Task goal -> Your task is to find every line of the data that holds the string "size" and copy it.

Material supplied ->
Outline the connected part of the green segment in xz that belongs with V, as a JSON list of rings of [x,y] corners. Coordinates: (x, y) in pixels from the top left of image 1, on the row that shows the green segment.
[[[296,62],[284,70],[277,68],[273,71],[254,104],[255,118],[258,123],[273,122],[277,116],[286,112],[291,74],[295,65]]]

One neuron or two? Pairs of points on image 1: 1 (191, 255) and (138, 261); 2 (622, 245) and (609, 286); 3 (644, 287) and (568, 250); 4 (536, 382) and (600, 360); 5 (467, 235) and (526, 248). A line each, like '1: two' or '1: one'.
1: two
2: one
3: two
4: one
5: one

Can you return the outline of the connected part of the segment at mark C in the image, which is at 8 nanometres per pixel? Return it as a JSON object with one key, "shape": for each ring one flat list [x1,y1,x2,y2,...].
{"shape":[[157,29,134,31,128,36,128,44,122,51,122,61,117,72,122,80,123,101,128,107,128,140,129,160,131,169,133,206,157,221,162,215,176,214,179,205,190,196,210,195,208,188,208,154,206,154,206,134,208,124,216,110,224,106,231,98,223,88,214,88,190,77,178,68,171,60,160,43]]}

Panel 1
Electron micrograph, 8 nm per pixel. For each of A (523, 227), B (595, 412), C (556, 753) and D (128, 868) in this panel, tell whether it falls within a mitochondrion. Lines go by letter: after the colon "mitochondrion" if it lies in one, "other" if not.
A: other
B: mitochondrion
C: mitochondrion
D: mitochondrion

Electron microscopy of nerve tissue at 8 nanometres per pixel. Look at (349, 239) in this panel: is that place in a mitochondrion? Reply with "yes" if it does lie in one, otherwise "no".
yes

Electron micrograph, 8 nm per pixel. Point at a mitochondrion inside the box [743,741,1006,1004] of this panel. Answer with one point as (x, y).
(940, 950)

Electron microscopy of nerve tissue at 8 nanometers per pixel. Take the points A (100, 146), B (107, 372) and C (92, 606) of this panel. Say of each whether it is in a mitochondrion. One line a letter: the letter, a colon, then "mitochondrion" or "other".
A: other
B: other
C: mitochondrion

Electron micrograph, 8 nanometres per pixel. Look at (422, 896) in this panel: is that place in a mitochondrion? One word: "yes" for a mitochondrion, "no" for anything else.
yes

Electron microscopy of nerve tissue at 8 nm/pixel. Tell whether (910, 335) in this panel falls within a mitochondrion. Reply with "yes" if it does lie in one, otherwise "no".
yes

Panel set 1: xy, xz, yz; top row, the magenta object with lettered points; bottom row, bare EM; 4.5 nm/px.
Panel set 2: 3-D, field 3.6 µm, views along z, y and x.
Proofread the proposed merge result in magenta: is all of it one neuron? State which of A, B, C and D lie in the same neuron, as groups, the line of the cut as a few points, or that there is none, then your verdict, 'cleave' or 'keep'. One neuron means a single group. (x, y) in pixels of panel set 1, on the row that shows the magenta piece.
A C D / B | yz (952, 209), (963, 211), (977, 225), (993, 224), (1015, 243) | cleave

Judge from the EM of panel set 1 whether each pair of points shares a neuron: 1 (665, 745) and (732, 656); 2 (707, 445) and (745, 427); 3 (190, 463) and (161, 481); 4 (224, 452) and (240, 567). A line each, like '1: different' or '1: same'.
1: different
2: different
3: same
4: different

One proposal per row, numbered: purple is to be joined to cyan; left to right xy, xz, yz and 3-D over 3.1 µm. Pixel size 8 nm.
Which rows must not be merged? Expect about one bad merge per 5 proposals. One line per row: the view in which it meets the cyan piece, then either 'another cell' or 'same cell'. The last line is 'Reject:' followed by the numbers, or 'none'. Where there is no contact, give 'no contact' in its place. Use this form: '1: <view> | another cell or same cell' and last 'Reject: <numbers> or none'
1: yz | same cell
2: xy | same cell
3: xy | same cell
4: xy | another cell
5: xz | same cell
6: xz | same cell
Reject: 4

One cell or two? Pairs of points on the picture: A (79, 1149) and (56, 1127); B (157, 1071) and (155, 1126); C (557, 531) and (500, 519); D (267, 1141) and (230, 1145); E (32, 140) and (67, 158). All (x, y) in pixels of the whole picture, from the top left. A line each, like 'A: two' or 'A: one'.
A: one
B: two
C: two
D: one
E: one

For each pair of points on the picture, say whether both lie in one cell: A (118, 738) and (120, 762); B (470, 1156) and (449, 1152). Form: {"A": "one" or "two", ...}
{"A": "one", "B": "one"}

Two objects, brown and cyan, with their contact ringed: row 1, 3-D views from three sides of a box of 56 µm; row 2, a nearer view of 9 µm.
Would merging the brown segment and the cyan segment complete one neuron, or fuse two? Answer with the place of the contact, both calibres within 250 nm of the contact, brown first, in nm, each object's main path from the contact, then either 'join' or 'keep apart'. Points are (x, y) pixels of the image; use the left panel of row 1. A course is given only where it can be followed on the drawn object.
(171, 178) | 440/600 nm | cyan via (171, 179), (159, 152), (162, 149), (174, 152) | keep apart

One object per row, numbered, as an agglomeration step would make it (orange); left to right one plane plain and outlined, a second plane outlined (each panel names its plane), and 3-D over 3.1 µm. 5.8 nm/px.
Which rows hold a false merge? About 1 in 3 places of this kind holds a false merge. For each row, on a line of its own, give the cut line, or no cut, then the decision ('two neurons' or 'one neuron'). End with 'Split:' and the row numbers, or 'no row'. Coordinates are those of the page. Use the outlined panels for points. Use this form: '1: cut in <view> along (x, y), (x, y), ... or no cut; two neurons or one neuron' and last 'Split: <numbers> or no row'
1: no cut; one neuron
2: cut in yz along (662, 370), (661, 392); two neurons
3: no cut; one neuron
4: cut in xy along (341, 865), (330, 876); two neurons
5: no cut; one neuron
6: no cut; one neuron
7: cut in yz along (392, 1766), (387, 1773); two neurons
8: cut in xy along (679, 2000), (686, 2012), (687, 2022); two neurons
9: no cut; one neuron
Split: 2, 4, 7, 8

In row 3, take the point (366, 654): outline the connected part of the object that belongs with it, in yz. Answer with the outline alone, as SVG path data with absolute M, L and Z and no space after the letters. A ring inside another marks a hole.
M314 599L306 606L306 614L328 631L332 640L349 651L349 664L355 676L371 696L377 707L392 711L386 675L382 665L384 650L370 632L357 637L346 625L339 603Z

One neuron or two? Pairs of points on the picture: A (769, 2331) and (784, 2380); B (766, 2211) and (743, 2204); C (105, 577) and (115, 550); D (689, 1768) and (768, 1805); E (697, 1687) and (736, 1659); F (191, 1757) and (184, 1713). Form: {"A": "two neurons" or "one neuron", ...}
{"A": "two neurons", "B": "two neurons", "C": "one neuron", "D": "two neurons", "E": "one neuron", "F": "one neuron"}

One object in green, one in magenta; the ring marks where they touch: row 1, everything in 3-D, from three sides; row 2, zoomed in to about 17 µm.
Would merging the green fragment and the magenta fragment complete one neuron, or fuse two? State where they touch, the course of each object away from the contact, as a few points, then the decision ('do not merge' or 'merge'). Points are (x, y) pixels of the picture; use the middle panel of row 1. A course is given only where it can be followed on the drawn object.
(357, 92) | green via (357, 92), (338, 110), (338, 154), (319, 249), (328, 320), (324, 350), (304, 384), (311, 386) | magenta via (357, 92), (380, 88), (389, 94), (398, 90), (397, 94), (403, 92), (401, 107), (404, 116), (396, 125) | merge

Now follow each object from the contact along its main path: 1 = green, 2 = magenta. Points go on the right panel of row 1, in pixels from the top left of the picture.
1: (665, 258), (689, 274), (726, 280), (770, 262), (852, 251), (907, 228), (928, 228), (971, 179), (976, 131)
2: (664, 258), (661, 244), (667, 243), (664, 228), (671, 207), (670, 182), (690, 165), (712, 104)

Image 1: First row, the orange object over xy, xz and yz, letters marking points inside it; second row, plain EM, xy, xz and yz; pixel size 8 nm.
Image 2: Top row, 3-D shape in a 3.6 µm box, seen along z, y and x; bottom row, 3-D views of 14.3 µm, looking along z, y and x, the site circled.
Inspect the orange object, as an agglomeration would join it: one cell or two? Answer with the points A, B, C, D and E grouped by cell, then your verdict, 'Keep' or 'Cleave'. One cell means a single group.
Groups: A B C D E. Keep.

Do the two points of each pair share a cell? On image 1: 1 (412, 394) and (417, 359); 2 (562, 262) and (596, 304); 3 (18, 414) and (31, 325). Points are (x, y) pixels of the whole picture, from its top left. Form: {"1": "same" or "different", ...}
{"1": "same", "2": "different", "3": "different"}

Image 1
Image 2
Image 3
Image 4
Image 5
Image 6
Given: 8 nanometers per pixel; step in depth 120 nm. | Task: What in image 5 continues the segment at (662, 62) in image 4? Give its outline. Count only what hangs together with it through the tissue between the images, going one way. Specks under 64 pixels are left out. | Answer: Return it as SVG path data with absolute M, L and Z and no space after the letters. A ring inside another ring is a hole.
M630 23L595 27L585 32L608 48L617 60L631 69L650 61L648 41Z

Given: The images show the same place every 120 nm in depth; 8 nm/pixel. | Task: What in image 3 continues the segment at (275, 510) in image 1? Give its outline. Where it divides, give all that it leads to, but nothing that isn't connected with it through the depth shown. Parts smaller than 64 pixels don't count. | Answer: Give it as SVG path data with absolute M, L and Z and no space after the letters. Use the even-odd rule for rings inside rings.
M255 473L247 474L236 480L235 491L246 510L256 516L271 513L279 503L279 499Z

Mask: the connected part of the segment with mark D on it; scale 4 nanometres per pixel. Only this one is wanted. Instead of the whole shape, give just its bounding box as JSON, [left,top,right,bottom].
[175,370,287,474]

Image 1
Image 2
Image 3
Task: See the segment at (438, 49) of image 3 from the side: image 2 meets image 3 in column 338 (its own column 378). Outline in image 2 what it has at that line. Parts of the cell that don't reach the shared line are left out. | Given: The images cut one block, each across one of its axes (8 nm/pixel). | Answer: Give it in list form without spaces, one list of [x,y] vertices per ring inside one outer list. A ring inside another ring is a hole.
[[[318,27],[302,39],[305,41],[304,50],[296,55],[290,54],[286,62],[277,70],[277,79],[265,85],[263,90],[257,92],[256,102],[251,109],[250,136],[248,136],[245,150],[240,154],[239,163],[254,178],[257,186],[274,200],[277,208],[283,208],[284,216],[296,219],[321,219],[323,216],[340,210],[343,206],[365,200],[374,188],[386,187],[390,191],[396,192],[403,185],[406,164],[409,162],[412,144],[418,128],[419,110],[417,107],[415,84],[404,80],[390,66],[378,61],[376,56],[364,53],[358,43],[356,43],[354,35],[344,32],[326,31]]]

Your solution ->
One proposal per row, numbered: purple is to be joined to cyan; left to right xy, xz, yz and 3-D over 3.1 µm. Pixel size 8 nm.
Image 1: First row, the orange object over xy, xz and yz, letters marking points inside it; second row, plain EM, xy, xz and yz; pixel size 8 nm.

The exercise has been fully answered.